→ Request
Set down the line containing "OF THE WEEK" and every line that follows it in the listing below, exactly as written and with nothing added.

→ Records to process
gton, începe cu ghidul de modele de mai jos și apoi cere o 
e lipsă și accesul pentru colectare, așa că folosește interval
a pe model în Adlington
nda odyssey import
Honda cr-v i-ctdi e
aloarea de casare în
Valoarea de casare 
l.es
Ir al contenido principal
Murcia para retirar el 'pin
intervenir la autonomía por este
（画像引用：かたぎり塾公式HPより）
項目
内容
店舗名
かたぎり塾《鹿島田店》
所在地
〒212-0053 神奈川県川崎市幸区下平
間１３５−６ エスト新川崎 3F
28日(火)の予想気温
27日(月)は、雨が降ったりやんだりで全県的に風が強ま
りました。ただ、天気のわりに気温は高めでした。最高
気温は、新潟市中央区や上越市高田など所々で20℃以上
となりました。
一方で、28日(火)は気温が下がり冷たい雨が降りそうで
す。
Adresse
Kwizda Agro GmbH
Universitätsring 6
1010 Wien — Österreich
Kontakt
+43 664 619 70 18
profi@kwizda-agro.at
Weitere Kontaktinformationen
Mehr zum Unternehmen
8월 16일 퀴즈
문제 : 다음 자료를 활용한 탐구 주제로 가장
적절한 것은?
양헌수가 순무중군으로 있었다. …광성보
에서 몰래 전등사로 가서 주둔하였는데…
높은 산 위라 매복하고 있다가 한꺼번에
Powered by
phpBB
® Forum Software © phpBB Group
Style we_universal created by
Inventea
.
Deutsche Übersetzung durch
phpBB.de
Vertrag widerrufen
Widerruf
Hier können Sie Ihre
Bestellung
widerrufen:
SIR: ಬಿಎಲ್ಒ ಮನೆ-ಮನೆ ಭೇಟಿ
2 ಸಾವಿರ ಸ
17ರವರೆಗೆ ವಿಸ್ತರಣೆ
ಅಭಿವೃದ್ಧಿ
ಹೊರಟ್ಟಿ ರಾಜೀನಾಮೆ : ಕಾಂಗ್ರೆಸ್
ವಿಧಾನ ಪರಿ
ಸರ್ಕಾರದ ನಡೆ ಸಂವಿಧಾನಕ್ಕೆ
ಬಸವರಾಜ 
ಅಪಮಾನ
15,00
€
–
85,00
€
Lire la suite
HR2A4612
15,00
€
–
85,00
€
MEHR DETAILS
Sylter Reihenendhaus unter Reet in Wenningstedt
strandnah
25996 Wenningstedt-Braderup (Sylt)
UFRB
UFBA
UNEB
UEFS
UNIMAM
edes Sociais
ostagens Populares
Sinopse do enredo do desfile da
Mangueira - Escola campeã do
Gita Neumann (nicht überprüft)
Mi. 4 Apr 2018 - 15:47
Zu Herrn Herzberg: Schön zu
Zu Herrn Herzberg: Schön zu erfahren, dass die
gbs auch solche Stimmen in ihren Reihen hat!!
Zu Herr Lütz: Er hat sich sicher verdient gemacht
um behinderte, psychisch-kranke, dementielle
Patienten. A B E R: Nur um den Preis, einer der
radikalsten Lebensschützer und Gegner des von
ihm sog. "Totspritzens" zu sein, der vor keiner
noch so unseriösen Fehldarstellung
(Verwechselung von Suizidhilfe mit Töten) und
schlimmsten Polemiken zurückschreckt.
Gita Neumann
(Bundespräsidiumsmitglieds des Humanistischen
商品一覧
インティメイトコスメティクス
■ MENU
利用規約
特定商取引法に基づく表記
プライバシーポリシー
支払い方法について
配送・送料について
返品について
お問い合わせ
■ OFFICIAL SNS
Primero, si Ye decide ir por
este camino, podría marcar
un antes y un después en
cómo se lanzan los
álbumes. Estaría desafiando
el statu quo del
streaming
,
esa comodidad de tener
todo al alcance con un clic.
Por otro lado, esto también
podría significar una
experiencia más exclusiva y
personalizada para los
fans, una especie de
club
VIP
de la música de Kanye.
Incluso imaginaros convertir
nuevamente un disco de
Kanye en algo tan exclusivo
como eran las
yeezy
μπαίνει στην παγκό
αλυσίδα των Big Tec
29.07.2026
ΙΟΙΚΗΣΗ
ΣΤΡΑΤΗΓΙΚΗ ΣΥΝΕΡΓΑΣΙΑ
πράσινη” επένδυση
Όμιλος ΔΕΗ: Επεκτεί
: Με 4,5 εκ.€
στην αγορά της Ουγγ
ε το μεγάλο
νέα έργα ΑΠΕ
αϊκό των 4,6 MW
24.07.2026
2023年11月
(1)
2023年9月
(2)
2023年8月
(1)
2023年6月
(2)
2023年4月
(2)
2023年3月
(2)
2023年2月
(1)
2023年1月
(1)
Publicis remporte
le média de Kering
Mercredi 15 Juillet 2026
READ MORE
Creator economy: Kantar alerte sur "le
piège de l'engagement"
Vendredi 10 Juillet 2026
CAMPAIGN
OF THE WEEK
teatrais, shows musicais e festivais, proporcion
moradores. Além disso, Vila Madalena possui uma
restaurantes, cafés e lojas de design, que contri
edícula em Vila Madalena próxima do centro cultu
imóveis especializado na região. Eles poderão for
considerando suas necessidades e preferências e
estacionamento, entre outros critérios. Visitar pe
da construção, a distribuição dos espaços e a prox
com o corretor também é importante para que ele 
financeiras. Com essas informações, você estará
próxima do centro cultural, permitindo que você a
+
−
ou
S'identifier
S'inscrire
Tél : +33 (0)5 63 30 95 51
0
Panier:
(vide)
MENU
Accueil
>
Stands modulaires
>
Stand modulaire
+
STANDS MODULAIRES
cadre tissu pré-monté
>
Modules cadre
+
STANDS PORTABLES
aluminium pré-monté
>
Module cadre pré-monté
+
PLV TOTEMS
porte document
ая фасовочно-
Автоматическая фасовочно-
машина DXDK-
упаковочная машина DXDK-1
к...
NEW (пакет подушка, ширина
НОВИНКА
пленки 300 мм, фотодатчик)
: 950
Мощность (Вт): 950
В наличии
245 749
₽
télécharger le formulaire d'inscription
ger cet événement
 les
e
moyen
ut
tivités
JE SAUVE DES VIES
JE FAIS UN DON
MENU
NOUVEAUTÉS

→ Task solution
OF THE WEEK
teatrais, shows musicais e festivais, proporcion
moradores. Além disso, Vila Madalena possui uma
restaurantes, cafés e lojas de design, que contri
edícula em Vila Madalena próxima do centro cultu
imóveis especializado na região. Eles poderão for
considerando suas necessidades e preferências e
estacionamento, entre outros critérios. Visitar pe
da construção, a distribuição dos espaços e a prox
com o corretor também é importante para que ele 
financeiras. Com essas informações, você estará
próxima do centro cultural, permitindo que você a
+
−
ou
S'identifier
S'inscrire
Tél : +33 (0)5 63 30 95 51
0
Panier:
(vide)
MENU
Accueil
>
Stands modulaires
>
Stand modulaire
+
STANDS MODULAIRES
cadre tissu pré-monté
>
Modules cadre
+
STANDS PORTABLES
aluminium pré-monté
>
Module cadre pré-monté
+
PLV TOTEMS
porte document
ая фасовочно-
Автоматическая фасовочно-
машина DXDK-
упаковочная машина DXDK-1
к...
NEW (пакет подушка, ширина
НОВИНКА
пленки 300 мм, фотодатчик)
: 950
Мощность (Вт): 950
В наличии
245 749
₽
télécharger le formulaire d'inscription
ger cet événement
 les
e
moyen
ut
tivités
JE SAUVE DES VIES
JE FAIS UN DON
MENU
NOUVEAUTÉS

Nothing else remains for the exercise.